The black level performance is not overly impressive, definitely entry level. The Samsung projector does not use a dynamic iris to enhance black performance. That said, blacks are definitely more like the $999 projectors than the DLP Mitsubishi HC3800, which still costs less. The Samsung’s strength is very good color fidelity. It is a bit brighter than average in “best” picture mode (with 700 lumens), although strictly average in terms of its brightest mode – a bit over 1000 lumens.
I thought coming into this report, that the the XV-Z15000 projector would be classified (as it was last year) as an over $2000 projector. When I went online, just about everyone was offering it up for under $2000, and some under $2000 by more than a few bucks. I really liked this projector when first reviewed. Another DLP, it’s very different from the Mitsubishi, in many ways. This Sharp projector has the best black level performance of any DLP in the sub-$2K class.
I described this projector as very Dr. Jekyl / Mr. Hyde, with the actual picture performance – blacks, color accuracy, shadow detail all a nice Dr. Hyde, while the rough Mr Hyde is more symbolic of the very limited placement flexibility, the less than sharpest lens (still does a sharper image overall, than most LCD projectors), and the basic 1 year warranty. Brightness is pretty average – neither Jekyl or Hyde.
Viewsonic’s Pro8100 is above average in brightness, in both best, and brightest modes. This LCD projector is typical in terms of black level performance among the non “ultra-high-contrast” projectors. The unit itself is rather good looking, and they even have interchangeable covers, in case your room design calls for a dark red, a gray, black or white look. (Nice touch!)

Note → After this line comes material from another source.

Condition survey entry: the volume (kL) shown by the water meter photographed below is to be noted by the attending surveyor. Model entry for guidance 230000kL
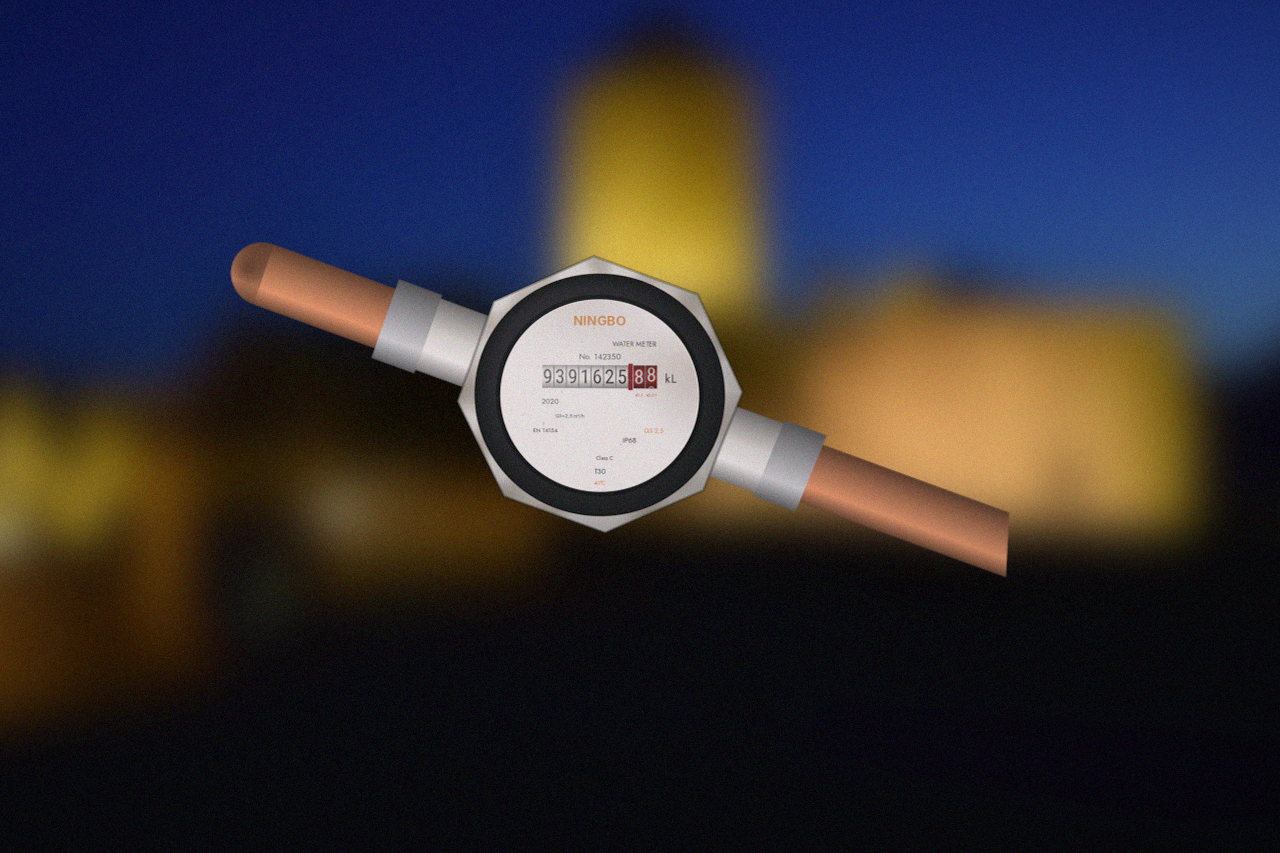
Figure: 9391625.88kL
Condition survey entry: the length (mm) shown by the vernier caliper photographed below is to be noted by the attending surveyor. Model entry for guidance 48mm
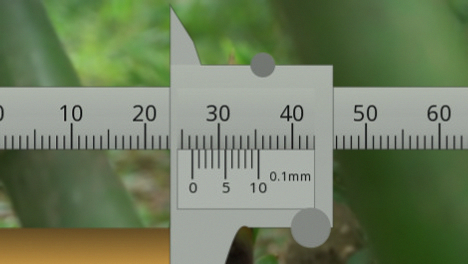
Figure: 26.4mm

A three year warranty is better than most offer. The Pro8100 when launched in 2008 was priced above $3500 and sold through local dealers only. Viewsonic apparently figure out that wasn’t working for them, and decided to go the volume route. Now the same projector seems to sell for under $1500, and figures to be a very good value.
As I write this, the final award selections have yet to be finalized. I wonder how the addition of this Sharp XV-Z15000 and the Panasonic PT-AE4000U, (two pretty formidable ultra-high contrast projectors) to the lower price class, will affect our final awards this year.
The BenQ W6000 is an impressive DLP projector selling in the under $2500 space. It’s available online, and locally. The W6000 is one of a very few lower cost DLP projectors with lens shift. Overall, it offers pretty respectable placement flexiblity. The biggest strengths, however of the W6000 projector include its really impressive brightness, and some really good black level performance for a DLP projector in this price class. I consider the W6000 to be an ultra-high contrast projector. Mind you, it just makes the grade, but, that’s a nice grade to have.
Last year, the W5000 wasn’t as bright, and didn’t have the black level performance of the W6000, but still managed a Best-In-Class Runner-Up award. The W6000 is, by comparison a much better projector, but also faces tougher competition this year.
Welcome to the third generation of Epson ultra-high contrast projectors. The Home Cinema 8500UB offers up a lot of features and capability. Last year’s 6500UB picked up the Best In Class award in this Mid-Priced class. The new 8500UB builds on the older model, with slightly better black level performance, a few more best mode lumens (about 500), improved creative frame interpolation and a dynamic sharpening mode that really does seem to take the Epson up a notch without any significant downside. All dynamic features may “enhance” the image, but they also extract a cost, relative to a more natural image. This year’s 8500UB is just a better, slightly lower cost, replacement for what was my own personal favorite projector in this class last year.
The Epson is also very bright in brightest mode. It’s definitely a well balanced projector for the “more than just movies” crowd. Works great for sports.